A number of groundbreaking developments in systemic lupus erythematosus have injected a much-needed boost into the lupus community, which has been repeatedly disappointed by setbacks and failures in clinical trials of “promising” new agents.
Clinicians are optimistic about two positive late-stage clinical trials, the validation of an evidence-based responder index to measure disease activity, the discovery of genetic markers that may help predict the clinical outcome of patients who are treated with existing therapies, and the introduction of new guidelines to facilitate and better control clinical trials, according to Dr. Richard Furie, chief of rheumatology and allergy–clinical immunology at North Shore–Long Island Jewish Health System in New York.

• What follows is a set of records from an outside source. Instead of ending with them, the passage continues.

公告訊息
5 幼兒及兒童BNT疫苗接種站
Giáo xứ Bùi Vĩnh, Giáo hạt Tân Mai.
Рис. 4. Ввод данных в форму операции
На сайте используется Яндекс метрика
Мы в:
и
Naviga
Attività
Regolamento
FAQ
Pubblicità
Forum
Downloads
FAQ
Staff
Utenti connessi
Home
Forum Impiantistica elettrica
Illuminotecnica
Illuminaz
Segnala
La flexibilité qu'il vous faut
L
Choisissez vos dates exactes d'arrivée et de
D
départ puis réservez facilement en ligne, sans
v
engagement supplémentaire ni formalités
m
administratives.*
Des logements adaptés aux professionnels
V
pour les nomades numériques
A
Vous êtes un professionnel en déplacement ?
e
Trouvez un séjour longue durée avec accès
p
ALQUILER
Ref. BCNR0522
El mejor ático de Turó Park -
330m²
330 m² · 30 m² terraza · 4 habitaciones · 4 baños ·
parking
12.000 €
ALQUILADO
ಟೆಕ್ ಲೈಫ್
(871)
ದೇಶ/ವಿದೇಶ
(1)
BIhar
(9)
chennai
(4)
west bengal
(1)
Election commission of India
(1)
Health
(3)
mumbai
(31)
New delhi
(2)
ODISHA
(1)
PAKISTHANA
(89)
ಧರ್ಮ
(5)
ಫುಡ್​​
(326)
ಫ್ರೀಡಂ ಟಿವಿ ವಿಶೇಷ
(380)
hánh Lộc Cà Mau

In fact, the announcement in July that the monoclonal antibody belimumab showed effectiveness against lupus in the first of two phase III clinical trials—the first drug to ever do so, according to a statement from Human Genome Sciences, which codeveloped the biologic with Glaxo SmithKline—was in some ways a surprise. The drug, which inhibits the biological activity of B-lymphocyte stimulator (BLyS), had nearly been counted out after it failed to meet its primary efficacy end point in a phase II clinical trial, except in a subgroup of patients who experienced a statistically significant improvement in lupus signs and symptoms, according to Dr. Daniel J. Wallace of the University of California, Los Angeles.

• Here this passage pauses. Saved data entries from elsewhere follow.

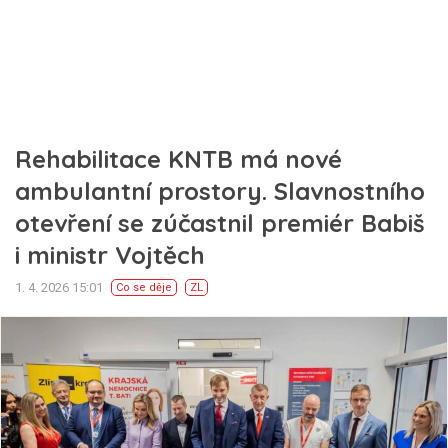
Rehabilitace KNTB má nové
ambulantní prostory. Slavnostního
otevření se zúčastnil premiér Babiš
i ministr Vojtěch
1. 4. 2026 15:01
Co se děje
ZL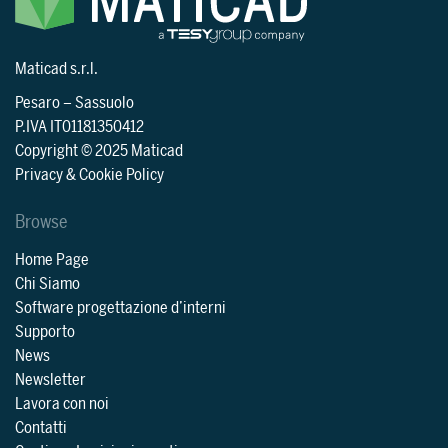
Maticad s.r.l.
Pesaro
–
Sassuolo
P.IVA IT01181350412
Copyright © 2025 Maticad
Privacy & Cookie Policy
Browse
Home Page
Chi Siamo
Software progettazione d’interni
Supporto
News
Newsletter
Lavora con noi
Contatti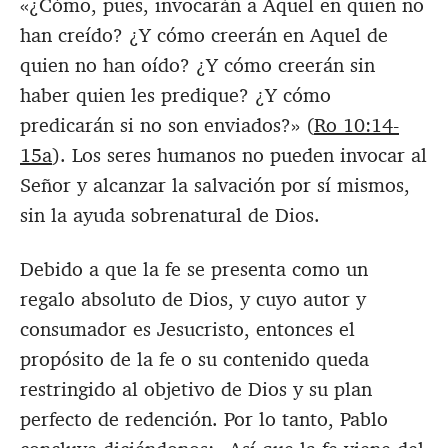
«¿Cómo, pues, invocarán a Aquel en quien no
han creído? ¿Y cómo creerán en Aquel de
quien no han oído? ¿Y cómo creerán sin
haber quien les predique? ¿Y cómo
predicarán si no son enviados?» (
Ro 10:14-
15a
). Los seres humanos no pueden invocar al
Señor y alcanzar la salvación por sí mismos,
sin la ayuda sobrenatural de Dios.
Debido a que la fe se presenta como un
regalo absoluto de Dios, y cuyo autor y
consumador es Jesucristo, entonces el
propósito de la fe o su contenido queda
restringido al objetivo de Dios y su plan
perfecto de redención. Por lo tanto, Pablo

Based on extensive post hoc analysis of the phase II data, investigators identified factors that could have contributed to the negative trial and redesigned the study accordingly. The revised trial excluded the 28% of patients in the phase II study who were not seropositive for antinuclear antibodies or anti–double-stranded DNA antibodies; it extended the response time to 52 weeks, and it utilized a new composite end point, called the SLE Responder Index, to measure an individual patient's improvement from baseline, Dr. Wallace explained.

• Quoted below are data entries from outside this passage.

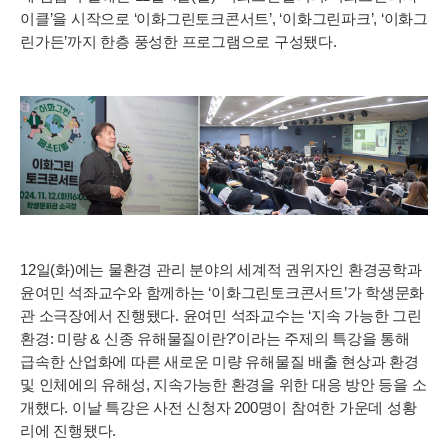
이클’을 시작으로 ‘이화그린토크콘서트’, ‘이화그린파크’, ‘이화그
린가든’까지 한층 풍성한 프로그램으로 구성됐다.
12일(화)에는 물환경 관리 분야의 세계적 권위자인 환경공학과
윤여민 석좌교수와 함께하는 ‘이화그린토크콘서트’가 학생문화
관 소극장에서 진행됐다. 윤여민 석좌교수는 ‘지속 가능한 그린
환경: 미량 & 신종 유해물질이란?’이라는 주제의 특강을 통해
급속한 산업화에 따른 새로운 미량 유해물질 배출 현상과 환경
및 인체에의 유해성, 지속가능한 환경을 위한 대응 방안 등을 소
개했다. 이날 특강은 사전 신청자 200명이 참여한 가운데 성황
리에 진행됐다.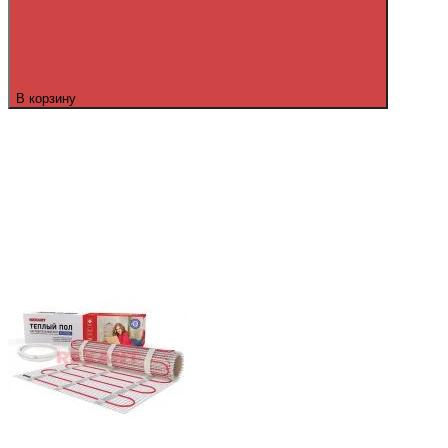
В корзину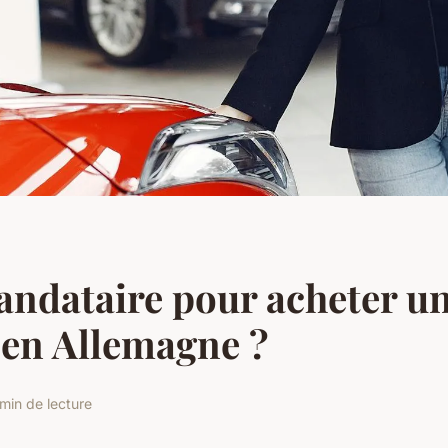
ndataire pour acheter u
 en Allemagne ?
min de lecture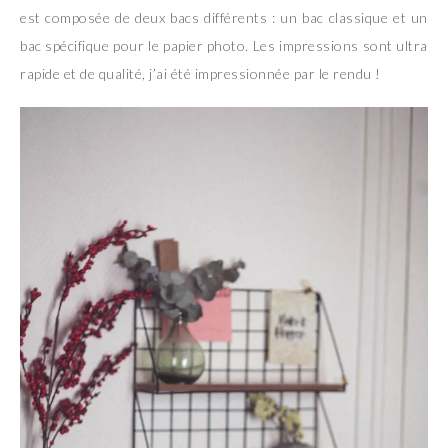
est composée de deux bacs différents : un bac classique et un
bac spécifique pour le papier photo. Les impressions sont ultra
rapide et de qualité, j’ai été impressionnée par le rendu !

“The new index looks at whether the patient feels better, whether the doctor thinks the patient feels better, and whether there are any new disease manifestations,” Dr. Wallace said. Given the heterogeneous nature of lupus and the longstanding difficulty of assessing disease activity in clinical trials, the responder index “represents a breakthrough for finally utilizing a methodology that enables researchers to demonstrate disease improvement,” he said.
And although the success of the SLE Responder Index is limited to just one data set, “the fact that it worked prospectively and not just post hoc should be encouraging to drug developers,” Dr. Furie said. “Perhaps it will become the standard or at least serve as the foundation for further refinements.”
On the heels of the belimumab announcement was the news that another experimental lupus drug, epratuzumab, performed well in a phase IIB clinical trial. In a 12-week, dose- and regimen-ranging, placebo-controlled study of 227 patients with moderately to severely active lupus, epratuzumab (a humanized anti-CD22 monoclonal antibody) showed a “clinically meaningful” effect over placebo, according to a statement by Belgium's UCB SA, which bought rights to epratuzumab from Immunomedics. Specifically, at week 12, the treatment effect of epratuzumab was nearly 25%, compared with placebo, the report noted.
If one or both of these new drugs ultimately receive Food and Drug Administration approval for the treatment of lupus, they most likely will be used initially in patients who have chronically active disease despite treatment with steroids or other immunosuppressive therapies, according to Dr. Wallace. “Belimumab in particular does not work fast. It is not a replacement for corticosteroids in the treatment of acute disease.”
If approved, belimumab will be a major advance for those with moderate or inadequately controlled disease activity who require prednisone, because it may enable lower corticosteroid doses, said Dr. Michelle Petri, professor of rheumatology at Johns Hopkins University, Baltimore.
“The reality is prednisone is not going away. Approximately 80% of our lupus patients are on it—and for good reason, as it remains the most effective immunosuppressive therapy we have for the disease, and it works fast. The problem is that nearly 80% of organ damage in lupus is directly or indirectly due to steroids,” Dr. Petri said at the annual meeting of the European Congress of Rheumatology this year in Copenhagen.
The risk for prednisone-associated organ damage increases by an order of magnitude as the cumulative dose increases, said Dr. Petri, referring to a recent study in which she and Mae Thamer, Ph.D., from the Medical Technology and Practice Patterns Institute in Bethesda, Md., evaluated the effect of corticosteroid use in 525 patients with incident SLE who were enrolled in the Hopkins Lupus Cohort. Using a marginal structural model to adjust for time-dependent confounding associated with disease activity, the investigators determined that patients who received cumulative doses of prednisone in the lowest range (0-180 mg/month) had only a small increased risk of irreversible organ damage, compared with nonprednisone use (hazard ratio 1.16), whereas the risk among those receiving cumulative doses in the highest range (more than 540 mg/month) was more than doubled (HR 2.51). The hazard ratios for the middle-range doses (180-360 mg/month and 360-540 mg/month) were 1.50 and 1.64, respectively (J. Rheumatol. 2009; 36:560-64).